Individually there were touching moments. Just looking at that great warrior John Hayes will generally do it for you, but if you need a further dollop of emotion, just consider what Ronan O’Gara went through at the World Cup.

The injuries that David Wallace and Gordon D’Arcy have suffered, the ongoing slighting of Marcus Horan’s ability to scrummage, Tommy Bowe’s pace, the spectacular comeback of Peter Stringer and finally the dismissal of Brian O’Driscoll as past it.

That it was even close at the end was almost exclusively down to the referee and discipline. In truth, Ireland were a far better team on the day, but continually fell foul of Wayne Barnes’ whistle.

By the close, one had a good understanding of what New Zealand went through at the World Cup. It’s not that the decisions against Ireland were wrong, it’s just when you have a team that’s on top giving away that number of penalties, there is a suspicion that one team is being looked at more than the other.

Certainly, however, Barnes was absolutely correct in awarding that potentially fatal last penalty against Paddy Wallace.
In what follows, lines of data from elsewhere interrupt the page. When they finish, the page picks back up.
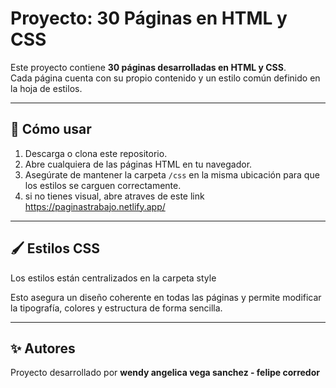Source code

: # Proyecto: 30 Páginas en HTML y CSS

Este proyecto contiene **30 páginas desarrolladas en HTML y CSS**.  
Cada página cuenta con su propio contenido y un estilo común definido en la hoja de estilos.

---

## 🚀 Cómo usar

1. Descarga o clona este repositorio.  
2. Abre cualquiera de las páginas HTML en tu navegador.  
3. Asegúrate de mantener la carpeta `/css` en la misma ubicación para que los estilos se carguen correctamente.  
4. si no tienes visual, abre atraves de este link https://paginastrabajo.netlify.app/

---


## 🖌️ Estilos CSS

Los estilos están centralizados en la carpeta style 

Esto asegura un diseño coherente en todas las páginas y permite modificar la tipografía, colores y estructura de forma sencilla.

---

## ✨ Autores

Proyecto desarrollado por **wendy angelica vega sanchez - felipe corredor**

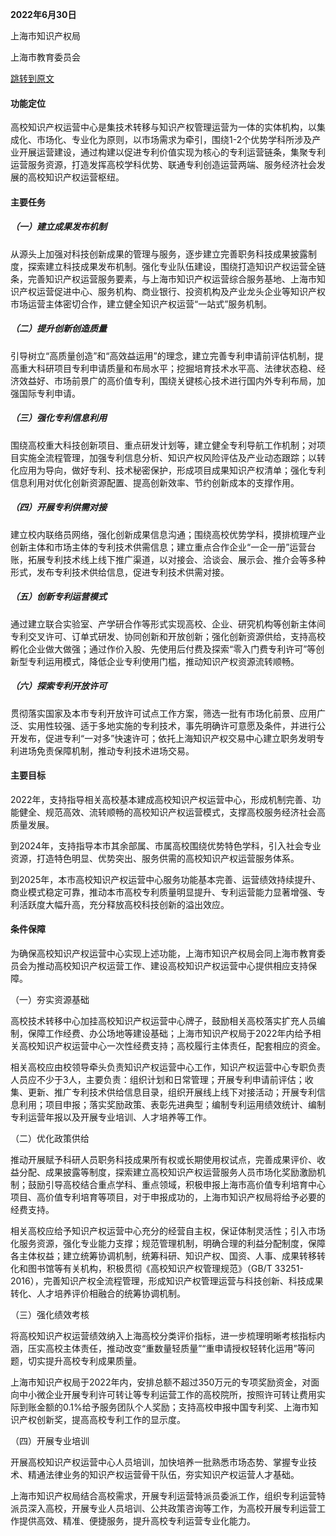 **2022年6月30日**

上海市知识产权局

上海市教育委员会

[跳转到原文](https://www.shanghai.gov.cn/gwk/search/content/7af431aff3ef45c1a056d8ce2695039b)

#### 功能定位

高校知识产权运营中心是集技术转移与知识产权管理运营为一体的实体机构，以集成化、市场化、专业化为原则，以市场需求为牵引，围绕1-2个优势学科所涉及产业开展运营建设，通过构建以促进专利价值实现为核心的专利运营链条，集聚专利运营服务资源，打造发挥高校学科优势、联通专利创造运营两端、服务经济社会发展的高校知识产权运营枢纽。

#### 主要任务

##### **（一）建立成果发布机制**

从源头上加强对科技创新成果的管理与服务，逐步建立完善职务科技成果披露制度，探索建立科技成果发布机制。强化专业队伍建设，围绕打造知识产权运营全链条，完善知识产权运营服务要素，与上海市知识产权运营综合服务基地、上海市知识产权运营促进中心、服务机构、商业银行、投资机构及产业龙头企业等知识产权市场运营主体密切合作，建立健全知识产权运营“一站式”服务机制。

##### **（二）提升创新创造质量**

引导树立“高质量创造”和“高效益运用”的理念，建立完善专利申请前评估机制，提高重大科研项目专利申请质量和布局水平；挖掘培育技术水平高、法律状态稳、经济效益好、市场前景广的高价值专利，围绕关键核心技术进行国内外专利布局，加强国际专利申请。

##### **（三）强化专利信息利用**

围绕高校重大科技创新项目、重点研发计划等，建立健全专利导航工作机制；对项目实施全流程管理，加强专利信息分析、知识产权风险评估及产业动态跟踪；以转化应用为导向，做好专利、技术秘密保护，形成项目成果知识产权清单；强化专利信息利用对优化创新资源配置、提高创新效率、节约创新成本的支撑作用。

##### **（四）开展专利供需对接**

建立校内联络员网络，强化创新成果信息沟通；围绕高校优势学科，摸排梳理产业创新主体和市场主体的专利技术供需信息；建立重点合作企业“一企一册”运营台账，拓展专利技术线上线下推广渠道，以对接会、洽谈会、展示会、推介会等多种形式，发布专利技术供给信息，促进专利技术供需对接。

##### **（五）创新专利运营模式**

通过建立联合实验室、产学研合作等形式实现高校、企业、研究机构等创新主体间专利交叉许可、订单式研发、协同创新和开放创新；强化创新资源供给，支持高校孵化企业做大做强；通过作价入股、先使用后付费及探索“零入门费专利许可”等创新型专利运用模式，降低企业专利使用门槛，推动知识产权资源流转顺畅。

##### **（六）探索专利开放许可**

贯彻落实国家及本市专利开放许可试点工作方案，筛选一批有市场化前景、应用广泛、实用性较强、适于多地实施的专利技术，事先明确许可意愿及条件，并进行公开发布，促进专利“一对多”快速许可；依托上海知识产权交易中心建立职务发明专利进场免责保障机制，推动专利技术进场交易。

#### 主要目标

2022年，支持指导相关高校基本建成高校知识产权运营中心，形成机制完善、功能健全、规范高效、流转顺畅的高校知识产权运营模式，支撑高校服务经济社会高质量发展。

到2024年，支持指导本市其余部属、市属高校围绕优势特色学科，引入社会专业资源，打造特色明显、优势突出、服务供需的高校知识产权运营服务体系。

到2025年，本市高校知识产权运营中心服务功能基本完善、运营绩效持续提升、商业模式稳定可靠，推动本市高校专利质量明显提升、专利运营能力显著增强、专利活跃度大幅升高，充分释放高校科技创新的溢出效应。

#### 条件保障

为确保高校知识产权运营中心实现上述功能，上海市知识产权局会同上海市教育委员会为推动高校知识产权运营工作、建设高校知识产权运营中心提供相应支持保障。

（一）夯实资源基础

高校技术转移中心加挂高校知识产权运营中心牌子，鼓励相关高校落实扩充人员编制，保障工作经费、办公场地等建设基础；上海市知识产权局于2022年内给予相关高校知识产权运营中心一次性经费支持；高校履行主体责任，配套相应的资金。

相关高校应由校领导牵头负责知识产权运营中心工作，知识产权运营中心专职负责人员应不少于3人，主要负责：组织计划和日常管理；开展专利申请前评估；收集、更新、推广专利技术供给信息目录，组织开展线上线下对接活动；开展专利信息利用；项目申报；落实奖励政策、表彰先进典型；编制专利运用绩效统计、编制专利运营年报以及开展专业培训、人才培养等工作。

（二）优化政策供给

推动开展赋予科研人员职务科技成果所有权或长期使用权试点，完善成果评价、收益分配、成果披露等制度，探索建立高校知识产权运营服务人员市场化奖励激励机制；鼓励引导高校结合重点学科、重点领域，积极申报上海市高价值专利培育中心项目、高价值专利培育等项目，对于申报成功的，上海市知识产权局将给予必要的经费支持。

相关高校应给予知识产权运营中心充分的经营自主权，保证体制灵活性；引入市场化服务资源，强化专业能力支撑；规范管理机制，明确合理的利益分配制度，保障各主体权益；建立统筹协调机制，统筹科研、知识产权、国资、人事、成果转移转化和图书馆等有关机构，积极贯彻《高校知识产权管理规范》（GB/T 33251-2016），完善知识产权全流程管理，形成知识产权管理运营与科技创新、科技成果转化、人才培养评价相融合的统筹协调机制。

（三）强化绩效考核

将高校知识产权运营绩效纳入上海高校分类评价指标，进一步梳理明晰考核指标内涵，压实高校主体责任，推动改变“重数量轻质量”“重申请授权轻转化运用”等问题，切实提升高校专利成果质量。

上海市知识产权局于2022年内，安排总额不超过350万元的专项奖励资金，对面向中小微企业开展专利许可转让等专利运营工作的高校院所，按照许可转让费用实际到账金额的0.1%给予服务团队个人奖励；支持高校申报中国专利奖、上海市知识产权创新奖，提高高校专利工作的显示度。

（四）开展专业培训

开展高校知识产权运营中心人员培训，加快培养一批熟悉市场态势、掌握专业技术、精通法律业务的知识产权运营骨干队伍，夯实知识产权运营人才基础。

上海市知识产权局结合高校需求，开展专利运营特派员委派工作，组织专利运营特派员深入高校，开展专业人员培训、公共政策咨询等工作，为高校开展专利运营工作提供高效、精准、便捷服务，提升高校专利运营专业化能力。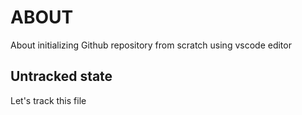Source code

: # ABOUT

About initializing Github repository from scratch using vscode editor

## Untracked state

Let's track this file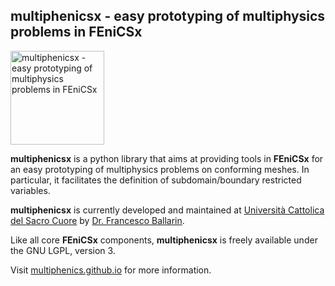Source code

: ## multiphenicsx - easy prototyping of multiphysics problems in FEniCSx ##
<img src="https://multiphenics.github.io/_images/multiphenicsx-logo.png" alt="multiphenicsx - easy prototyping of multiphysics problems in FEniCSx" width="150px">

**multiphenicsx** is a python library that aims at providing tools in **FEniCSx** for an easy prototyping of multiphysics problems on conforming meshes. In particular, it facilitates the definition of subdomain/boundary restricted variables.

**multiphenicsx** is currently developed and maintained at [Università Cattolica del Sacro Cuore](https://www.unicatt.it/) by [Dr. Francesco Ballarin](https://www.francescoballarin.it).

Like all core **FEniCSx** components, **multiphenicsx** is freely available under the GNU LGPL, version 3.

Visit [multiphenics.github.io](https://multiphenics.github.io/) for more information.
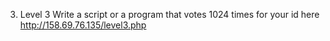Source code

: 3. Level 3
Write a script or a program that votes 1024 times for your id here http://158.69.76.135/level3.php
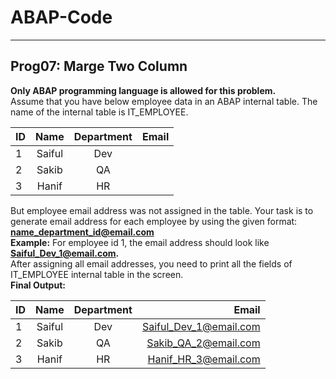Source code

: # ABAP-Code

---
Prog07: Marge Two Column
---
<b> Only ABAP programming language is allowed for this problem.</b> <br>
Assume that you have below employee data in an ABAP internal table. The name of the internal table is IT_EMPLOYEE. <br>

| ID    | Name        | Department | Email         |
| :---  |      :---:  |      :---: |          ---: |
| 1     | Saiful      | Dev        |               |
| 2     | Sakib       | QA         |               |
| 3     | Hanif       | HR         |               |

But employee email address was not assigned in the table. Your task is to generate email address for each employee by using the given format: <b> name_department_id@email.com </b> <br>
<b>Example:</b> For employee id 1, the email address should look like <b>Saiful_Dev_1@email.com.</b><br>
After assigning all email addresses, you need to print all the fields of IT_EMPLOYEE internal table in the screen.<br>
<b>Final Output:</b>

| ID    | Name        | Department | Email                  |
| :---  |      :---:  |      :---: |                   ---: |
| 1     | Saiful      | Dev        | Saiful_Dev_1@email.com |
| 2     | Sakib       | QA         | Sakib_QA_2@email.com   |
| 3     | Hanif       | HR         | Hanif_HR_3@email.com   |
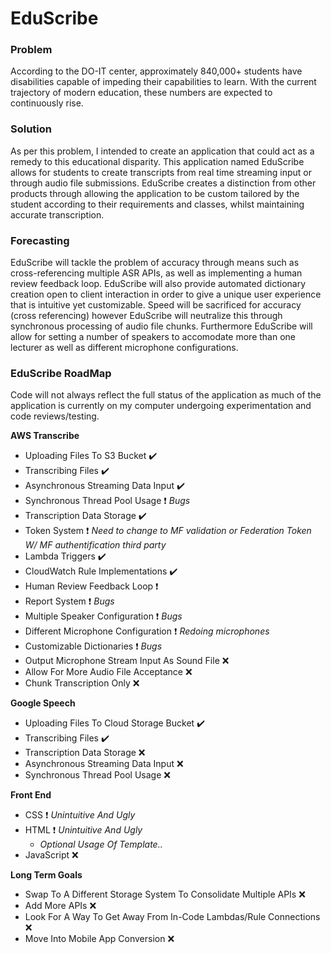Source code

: # EduScribe

### Problem ###
According to the DO-IT center, approximately 840,000+ students have disabilities 
capable of impeding their capabilities to learn. With the current trajectory of modern education, 
these numbers are expected to continuously rise. 

### Solution ###
As per this problem, I intended to create an application that could 
act as a remedy to this educational disparity. 
This application named EduScribe allows for students to create transcripts 
from real time streaming input or through audio file submissions. 
EduScribe creates a distinction from other products through allowing 
the application to be custom tailored by the student according to 
their requirements and classes, whilst maintaining accurate transcription. 

### Forecasting ###
EduScribe will tackle the problem of accuracy through means such as cross-referencing multiple ASR APIs,
as well as implementing a human review feedback loop. 
EduScribe will also provide automated dictionary creation open to 
client interaction in order to give a unique user experience that is intuitive yet customizable. 
Speed will be sacrificed for accuracy (cross referencing) however EduScribe 
will neutralize this through synchronous processing of audio file chunks.
Furthermore EduScribe will allow for setting a number of speakers
to accomodate more than one lecturer as well as different microphone configurations.


### EduScribe RoadMap ###

Code will not always reflect the full status of the application as much of the
application is currently on my computer undergoing experimentation and
code reviews/testing.

**AWS Transcribe**
- Uploading Files To S3 Bucket :heavy_check_mark:
- Transcribing Files :heavy_check_mark:
- Asynchronous Streaming Data Input :heavy_check_mark:
- Synchronous Thread Pool Usage :heavy_exclamation_mark: *Bugs*
- Transcription Data Storage :heavy_check_mark:
- Token System :heavy_exclamation_mark: *Need to change to MF validation or Federation Token W/ MF authentification third party*
- Lambda Triggers :heavy_check_mark:
- CloudWatch Rule Implementations :heavy_check_mark:
- Human Review Feedback Loop :heavy_exclamation_mark:
- Report System :heavy_exclamation_mark: *Bugs*
- Multiple Speaker Configuration :heavy_exclamation_mark: *Bugs*
- Different Microphone Configuration :heavy_exclamation_mark: *Redoing microphones*
- Customizable Dictionaries :heavy_exclamation_mark: *Bugs*
- Output Microphone Stream Input As Sound File :x:
- Allow For More Audio File Acceptance :x:
- Chunk Transcription Only :x:

**Google Speech**
- Uploading Files To Cloud Storage Bucket :heavy_check_mark:
- Transcribing Files :heavy_check_mark:
- Transcription Data Storage :x:
- Asynchronous Streaming Data Input :x:
- Synchronous Thread Pool Usage :x:

**Front End**
- CSS :heavy_exclamation_mark: *Unintuitive And Ugly*
- HTML :heavy_exclamation_mark: *Unintuitive And Ugly*
  - *Optional Usage Of Template..*
- JavaScript :x:

**Long Term Goals**
- Swap To A Different Storage System To Consolidate Multiple APIs :x:
- Add More APIs :x:
- Look For A Way To Get Away From In-Code Lambdas/Rule Connections :x:
- Move Into Mobile App Conversion :x:
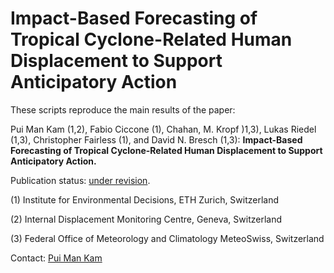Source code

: # Impact-Based Forecasting of Tropical Cyclone-Related Human Displacement to Support Anticipatory Action

These scripts reproduce the main results of the paper:

Pui Man Kam (1,2), Fabio Ciccone (1), Chahan, M. Kropf )1,3), Lukas Riedel (1,3), Christopher Fairless (1), and David N. Bresch (1,3): **Impact-Based Forecasting of Tropical Cyclone-Related Human Displacement to Support Anticipatory Action.**

Publication status: [under revision](https://www.researchsquare.com/article/rs-3682198/v1).

(1) Institute for Environmental Decisions, ETH Zurich, Switzerland

(2) Internal Displacement Monitoring Centre, Geneva, Switzerland

(3) Federal Office of Meteorology and Climatology MeteoSwiss, Switzerland

Contact: [Pui Man Kam](mannie.kam@usys.ethz.ch)
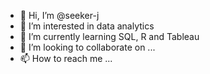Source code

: - 👋 Hi, I’m @seeker-j
- 👀 I’m interested in data analytics
- 🌱 I’m currently learning SQL, R and Tableau
- 💞️ I’m looking to collaborate on ...
- 📫 How to reach me ...

<!---
seeker-j/seeker-j is a ✨ special ✨ repository because its `README.md` (this file) appears on your GitHub profile.
You can click the Preview link to take a look at your changes.
--->
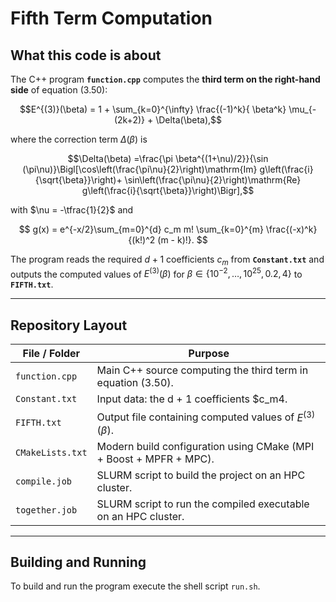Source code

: # Fifth Term Computation

## What this code is about

The C++ program **`function.cpp`** computes the **third term on the right-hand side** of equation (3.50):

$$E^{(3)}(\beta) = 1 + \sum_{k=0}^{\infty} \frac{(-1)^k}{ \beta^k} \mu_{-(2k+2)} + \Delta(\beta),$$

where the correction term $\Delta(\beta)$ is

$$\Delta(\beta) =\frac{\pi \beta^{(1+\nu)/2}}{\sin (\pi\nu)}\Bigl[\cos\left(\frac{\pi\nu}{2}\right)\mathrm{Im} g\left(\frac{i}{\sqrt{\beta}}\right)+ \sin\left(\frac{\pi\nu}{2}\right)\mathrm{Re} g\left(\frac{i}{\sqrt{\beta}}\right)\Bigr],$$ 

with $\nu = -\tfrac{1}{2}$ and

$$
g(x) =
e^{-x/2}\sum_{m=0}^{d} c_m m!
\sum_{k=0}^{m}
\frac{(-x)^k}{(k!)^2 (m - k)!}.
$$ 

The program reads the required $d + 1$ coefficients $c_m$ from  **`Constant.txt`** and outputs the computed values of $E^{(3)}(\beta)$   for $\beta \in \{10^{-2}, \dots, 10^{25}, 0.2, 4\}$ to **`FIFTH.txt`**.

---

## Repository Layout

| File / Folder     | Purpose                                                                 |
|-------------------|-------------------------------------------------------------------------|
| `function.cpp`    | Main C++ source computing the third term in equation (3.50).            |
| `Constant.txt`    | Input data: the d + 1 coefficients $c_m4.                             |
| `FIFTH.txt`       | Output file containing computed values of $E^{(3)}(\beta)$.           |
| `CMakeLists.txt`  | Modern build configuration using CMake (MPI + Boost + MPFR + MPC).      |
| `compile.job`     | SLURM script to build the project on an HPC cluster.                    |
| `together.job`    | SLURM script to run the compiled executable on an HPC cluster.          |

---

## Building and Running

To build and run the program execute the shell script `run.sh`. 

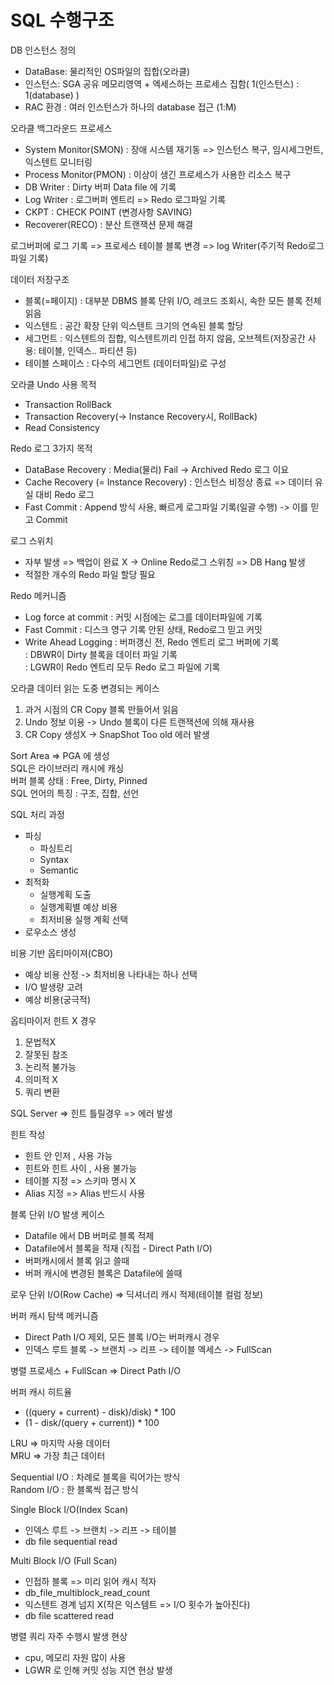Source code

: 
  # SQL 수행구조 
  
  DB 인스턴스 정의  
  - DataBase: 물리적인 OS파일의 집합(오라클)
  - 인스턴스:  SGA 공유 메모리영역 + 엑세스하는 프로세스 집함( 1(인스턴스) : 1(database) )
  - RAC 환경 : 여러 인스턴스가 하나의 database 접근 (1:M)

오라클 백그라운드 프로세스
  - System Monitor(SMON)  : 장애 시스템 재기동 => 인스턴스 복구, 임시세그먼트, 익스텐트 모니터링
  - Process Monitor(PMON) : 이상이 생긴 프로세스가 사용한 리소스 복구
  - DB Writer             : Dirty 버퍼 Data file 에 기록
  - Log Writer            : 로그버퍼 엔트리 => Redo 로그파일 기록
  - CKPT                  : CHECK POINT (변경사항 SAVING)
  - Recoverer(RECO)       : 분산 트랜잭션 문제 해결

로그버퍼에 로그 기록 => 프로세스
테이블 블록 변경 => log Writer(주기적 Redo로그파일 기록)

데이터 저장구조
  - 블록(=페이지)  : 대부분 DBMS 블록 단위 I/O, 레코드 조회시, 속한 모든 블록 전체 읽음
  - 익스텐트       : 공간 확장 단위 익스텐트 크기의 연속된 블록 할당
  - 세그먼트       : 익스텐트의 집합, 익스텐트끼리 인접 하지 않음, 오브젝트(저장공간 사용: 테이블, 인덱스.. 파티션 등)
  - 테이블 스페이스  : 다수의 세그먼트 (데이터파일)로 구성

오라클 Undo 사용 목적
  - Transaction RollBack
  - Transaction Recovery(-> Instance Recovery시, RollBack)
  - Read Consistency

Redo 로그 3가지 목적
  - DataBase Recovery : Media(물리) Fail -> Archived Redo 로그 이요
  - Cache Recovery (= Instance Recovery) : 인스턴스 비정상 종료 => 데이터 유실 대비 Redo 로그
  - Fast Commit : Append 방식 사용, 빠르게 로그파일 기록(일괄 수행) -> 이를 믿고 Commit

로그 스위치 
  - 자부 발생 => 백업이 완료 X -> Online Redo로그 스위칭 => DB Hang 발생
  - 적절한 개수의 Redo 파일 할당 필요

Redo 메커니즘
  - Log force at commit : 커밋 시점에는 로그를 데이터파일에 기록  
  - Fast Commit         : 디스크 영구 기록 안된 상태, Redo로그 믿고 커밋  
  - Write Ahead Logging : 버퍼갱신 전, Redo 엔트리 로그 버퍼에 기록   
                        : DBWR이 Dirty 블록을 데이터 파일 기록  
                        : LGWR이 Redo 엔트리 모두 Redo 로그 파일에 기록

오라클 데이터 읽는 도중 변경되는 케이스
  1. 과거 시점의 CR Copy 블록 만들어서 읽음
  2. Undo 정보 이용 -> Undo 블록이 다른 트랜잭션에 의해 재사용
  3. CR Copy 생성X -> SnapShot Too old 에러 발생

Sort Area => PGA 에 생성  
SQL은 라이브러리 캐시에 캐싱  
버퍼 블록 상태 : Free, Dirty, Pinned  
SQL 언어의 특징 : 구조, 집합, 선언  

SQL 처리 과정
  - 파싱
    -  파싱트리
    -  Syntax
    -  Semantic
  - 최적화
    - 실행계획 도출
    - 실행계획별 예상 비용
    - 최저비용 실행 계획 선택
  - 로우소스 생성

비용 기반 옵티마이져(CBO)
  - 예상 비용 산정 -> 최저비용 나타내는 하나 선택
  - I/O 발생량 고려
  - 예상 비용(궁극적)

옵티마이저 힌트 X 경우
  1. 문법적X
  2. 잘못된 참조
  3. 논리적 불가능
  4. 의미적 X
  5. 쿼리 변환

SQL Server => 힌트 틀릴경우 => 에러 발생

힌트 작성
  - 힌트 안 인저 , 사용 가능
  - 힌트와 힌트 사이 , 사용 불가능
  - 테이블 지정 => 스키마 명시 X
  - Alias 지정 => Alias 반드시 사용

블록 단위 I/O 발생 케이스
  - Datafile 에서 DB 버퍼로 블록 적제
  - Datafile에서 블록을 적재 (직접 - Direct Path I/O)
  - 버퍼캐시에서 블록 읽고 쓸때
  - 버퍼 캐시에 변경된 블록은 Datafile에 쓸때

로우 단위 I/O(Row Cache) => 딕셔너리 캐시 적제(테이블 컬럼 정보)

버퍼 캐시 탐색 메커니즘
  - Direct Path I/O 제외, 모든 블록 I/O는 버퍼캐시 경우
  - 인덱스 루트 블록 -> 브랜치 -> 리프 -> 테이블 엑세스 -> FullScan

병렬 프로세스 + FullScan => Direct Path I/O

버퍼 캐시 히트율
  - ((query + current) - disk)/disk) * 100
  - (1 - disk/(query + current)) * 100

LRU => 마지막 사용 데이터  
MRU => 가장 최근 데이터  

Sequential I/O : 차례로 블록을 릭어가는 방식  
Random I/O : 한 블록씩 접근 방식

Single Block I/O(Index Scan)
  - 인덱스 루트 -> 브랜치 -> 리프 -> 테이블
  - db file sequential read

Multi Block I/O (Full Scan)
  - 인접하 블록 => 미리 읽어 캐시 적자
  - db_file_multiblock_read_count
  - 익스텐트 경계 넘지 X(작은 익스템트 => I/O 횟수가 높아진다)
  - db file scattered read

병렬 쿼리 자주 수행시 발생 현상
  - cpu, 메모리 자원 많이 사용
  - LGWR 로 인해 커밋 성능 지연 현상 발생
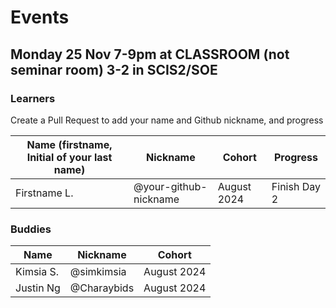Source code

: # Events

## Monday 25 Nov 7-9pm at CLASSROOM (not seminar room) 3-2 in SCIS2/SOE

### Learners
Create a Pull Request to add your name and Github nickname, and progress

| Name (firstname, Initial of your last name) | Nickname | Cohort | Progress |
|------|----------|--------|--------|
|Firstname L.| @your-github-nickname | August 2024 | Finish Day 2 |


### Buddies

| Name | Nickname | Cohort |
|------|----------|--------|
|Kimsia S.| @simkimsia | August 2024 |
|Justin Ng| @Charaybids | August 2024 |
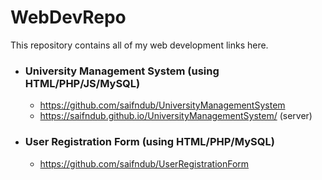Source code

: # WebDevRepo
This repository contains all of my web development links here.

- ### University Management System (using HTML/PHP/JS/MySQL)
  - https://github.com/saifndub/UniversityManagementSystem
  - https://saifndub.github.io/UniversityManagementSystem/ (server)
- ### User Registration Form (using HTML/PHP/MySQL)
  - https://github.com/saifndub/UserRegistrationForm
Asked in Dawson Street on Sunday what was going through his head at the time, Wallace replied, ‘I thought the game needed a little more drama’. It’s funny now…

The RTE coverage visited a couple of rugby clubs around the country, including one in Belfast.

In a month when the spectre of misguided terrorism has hung over this island, it was a moment that brought to mind how Irish rugby has always brought and continues to bring people together.

It won’t be long until we hear about how the players don’t want to be remembered for winning this thing just once and history shows that Grand Slam winners tend to win a bit more around their Slam (for example, the 1948 team won the Triple Crown the following year). Hopefully, the three Triple Crowns leading up to this weren’t it.

The future benefits to Irish rugby of that miss by Stephen Jones are enormous (and we’d have preferred it to have been anyone other than that gentleman).

The current benefits to the country’s sense of self esteem are pretty good too. Set alongside another display of mental and physical courage by Bernard Dunne on Saturday night, it was a wonderful antidote to economic gloom and tales of financial sleight of hand.

I had reached a stage where I couldn’t be sure that I would experience a Grand Slam in my lifetime. At least this is one bogey my son won’t ever have to get his head around.